Iran definitely has four seasons, not just throughout the year, but even throughout the country on the same day! In December, January and February, the weather can be quite cold in the normal tourist destinations of Tehran, Shiraz and Isfahan for example, getting down to single digits during the day and even below zero at night. On the other hand, in July, expect to experience temperatures above 40 throughout much of the country.
With that being said, the mountainous areas can be cold even in summer, and the Caspian coast is a popular destination to get away from the extreme heat and experience more moderate Mediterranean style summer weather.
The only constants are in the very south along the coast in places like Bandar Abbas, which is generally very warm for most of the year, except when it’s unbearably hot in the middle of summer.
Clothing is a very important factor to take into consideration in Iran. Women need to make sure they have loose fitting relatively conservative clothing and head scarves. Wearing a head scarf is compulsory whenever you’re outside and many hotels will expect you to wear one whenever you’re outside your room. Women can wear trousers and shirts, but the shirts must be long sleeve and the trousers should be loose fitting and all the way to the ankles, so no ¾ length.

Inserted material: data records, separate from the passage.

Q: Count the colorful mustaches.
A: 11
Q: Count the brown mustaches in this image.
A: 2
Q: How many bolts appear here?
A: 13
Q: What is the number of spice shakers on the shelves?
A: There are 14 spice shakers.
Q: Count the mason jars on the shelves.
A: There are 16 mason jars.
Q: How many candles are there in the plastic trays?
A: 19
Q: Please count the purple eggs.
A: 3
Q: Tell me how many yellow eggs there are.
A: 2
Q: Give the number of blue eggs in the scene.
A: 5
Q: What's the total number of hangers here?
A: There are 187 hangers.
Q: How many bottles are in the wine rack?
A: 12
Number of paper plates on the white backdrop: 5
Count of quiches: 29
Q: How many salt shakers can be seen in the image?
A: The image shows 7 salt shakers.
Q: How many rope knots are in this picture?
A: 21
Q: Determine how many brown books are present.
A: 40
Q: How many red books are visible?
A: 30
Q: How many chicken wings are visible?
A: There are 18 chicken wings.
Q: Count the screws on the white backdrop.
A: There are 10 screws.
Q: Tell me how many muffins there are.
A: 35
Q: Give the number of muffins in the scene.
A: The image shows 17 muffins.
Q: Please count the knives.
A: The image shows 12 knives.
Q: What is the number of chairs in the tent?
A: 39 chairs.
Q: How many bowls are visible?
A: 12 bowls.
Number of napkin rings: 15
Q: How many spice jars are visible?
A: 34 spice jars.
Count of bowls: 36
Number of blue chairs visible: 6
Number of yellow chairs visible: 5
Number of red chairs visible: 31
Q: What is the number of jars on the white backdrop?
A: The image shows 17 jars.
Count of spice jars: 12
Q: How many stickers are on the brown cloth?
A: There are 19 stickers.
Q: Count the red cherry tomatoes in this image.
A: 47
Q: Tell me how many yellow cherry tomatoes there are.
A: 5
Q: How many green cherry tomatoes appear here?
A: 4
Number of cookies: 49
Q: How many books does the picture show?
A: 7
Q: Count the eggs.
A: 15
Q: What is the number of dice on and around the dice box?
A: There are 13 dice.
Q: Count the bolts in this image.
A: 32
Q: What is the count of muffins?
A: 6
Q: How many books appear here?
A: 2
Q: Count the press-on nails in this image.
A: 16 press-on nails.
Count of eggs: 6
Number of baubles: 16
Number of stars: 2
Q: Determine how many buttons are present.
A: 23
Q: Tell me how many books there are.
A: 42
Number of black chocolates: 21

If you are travelling between April and October, it’s more than likely you’re going to be in hot weather, so light breathable materials are a must.
Men obviously have a much easier time in Iran, however men cannot wear shorts, so leave your shorts at home and only bring trousers. Men can have short sleeve shirts or tshirts, however no tank tops or singlets.
In winter for most parts of the country, a warm jumper or light jacket will normally suffice, unless you’re extremely sensitive to even mild weather. Unless of course you’re planning on going to the higher mountains or skiing of course.
In Iran, the cities are normal cities with paved footpaths and sidewalks, so any shoes will suffice, however if you’re planning on exploring ruins or going to rural areas, bring sturdy shoes.
In winter however it can rain quite a lot and many streets don’t have great drainage meaning they can become quite wet and the normally dusty streets turn muddy, so best to bring good wet weather shoes if travelling between November and March.
There will be a fair amount of walking when you’re in Iran as you’ll be wanting to see everything, but mostly on flat, paved surfaces, so as long as you’re comfortable you don’t need to worry about anything specific. There are a few times when you might be walking over dusty, sandy or rocky ground but nothing that can’t be done in your normal trainers, flip flops or sandals.
Chances are you’ll be travelling between cities on transport, so if you’re on a tour, buses will be dropping you off at the front door of your hotel, so there is really no problem with large suitcases.
If you do happen to be backpacking, be prepared to walk long distances as train stations and bus stations are not normally near the centre of towns as the towns and cities of Iran are quite old and these transportation hubs are new additions further out.
On our tours, you’ll be transported between your accommodations by buses or cars, depending on group size, with plenty of space for luggage, so you can really bring whatever kind of bags you like. You won’t need to carry your own luggage very far at a time – just cars to lobby to room and back, and it doesn’t need to be compact to fit into small areas. Hard suitcases, soft suitcases, wheels, no wheels, backpack, whatever you like is fine.
Pharmacies are everywhere in pretty much everywhere in Iran and most normal medicines are available. Not only that but pharmacists in Iran are very likely to speak English since they’re highly educated. Prices are also very reasonable for normal medications.
You need to bring cash to Iran. It’s a must. Withdrawing money from banks is not an option due to economic sanctions. Your credit cards will not work and you won’t be able to get money out of ATMs. Make sure you bring enough to pay for whatever your tour costs, transport, accommodation and any personal spending money you may need. If you run out of money while you’re in Iran you’re pretty much stuck.
Not exactly something you need to pack, but it’s something you might want to think about. Many websites and social media platforms are blocked in Iran and as such you’ll need a Virtual Private Network in order to access them. You can easily download these on to your computer or phone. Free VPNs work but are slow while there are some great paid VPNs out there.